*** Opening Records for this exercise ***

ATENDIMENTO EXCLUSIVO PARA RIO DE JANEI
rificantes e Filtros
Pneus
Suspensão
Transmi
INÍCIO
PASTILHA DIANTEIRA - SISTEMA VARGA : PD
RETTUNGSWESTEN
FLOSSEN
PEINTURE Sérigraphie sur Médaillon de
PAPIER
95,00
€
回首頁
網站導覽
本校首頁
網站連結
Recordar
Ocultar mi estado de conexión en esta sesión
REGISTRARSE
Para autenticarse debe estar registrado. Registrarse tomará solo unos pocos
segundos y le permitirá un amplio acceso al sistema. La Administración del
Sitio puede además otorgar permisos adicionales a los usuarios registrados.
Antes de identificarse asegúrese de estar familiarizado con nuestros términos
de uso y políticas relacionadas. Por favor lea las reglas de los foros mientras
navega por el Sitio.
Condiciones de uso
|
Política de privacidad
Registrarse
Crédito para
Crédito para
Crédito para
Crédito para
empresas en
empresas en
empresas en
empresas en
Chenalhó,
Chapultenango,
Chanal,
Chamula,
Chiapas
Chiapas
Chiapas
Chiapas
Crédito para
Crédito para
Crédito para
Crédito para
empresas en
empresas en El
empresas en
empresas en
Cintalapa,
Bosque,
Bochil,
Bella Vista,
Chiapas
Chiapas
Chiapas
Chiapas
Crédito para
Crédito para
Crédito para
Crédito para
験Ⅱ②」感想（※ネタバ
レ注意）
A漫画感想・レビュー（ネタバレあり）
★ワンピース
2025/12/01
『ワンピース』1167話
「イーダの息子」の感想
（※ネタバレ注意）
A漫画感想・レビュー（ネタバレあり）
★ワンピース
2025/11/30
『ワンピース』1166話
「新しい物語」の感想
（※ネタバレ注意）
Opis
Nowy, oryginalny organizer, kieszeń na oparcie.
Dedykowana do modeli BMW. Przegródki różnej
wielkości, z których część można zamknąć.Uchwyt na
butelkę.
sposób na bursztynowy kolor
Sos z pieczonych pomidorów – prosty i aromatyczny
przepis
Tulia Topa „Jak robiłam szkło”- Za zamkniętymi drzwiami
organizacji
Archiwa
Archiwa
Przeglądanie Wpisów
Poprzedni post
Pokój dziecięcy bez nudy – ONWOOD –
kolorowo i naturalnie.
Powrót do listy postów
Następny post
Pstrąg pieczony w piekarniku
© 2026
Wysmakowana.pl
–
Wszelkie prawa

*** Closing Records for this exercise ***

Above are the records; from them, give again exactly the lines from the one containing "wielkości, z których" through the one containing "Przeglądanie Wpisów", both included.

**Response to this exercise:**
wielkości, z których część można zamknąć.Uchwyt na
butelkę.
sposób na bursztynowy kolor
Sos z pieczonych pomidorów – prosty i aromatyczny
przepis
Tulia Topa „Jak robiłam szkło”- Za zamkniętymi drzwiami
organizacji
Archiwa
Archiwa
Przeglądanie Wpisów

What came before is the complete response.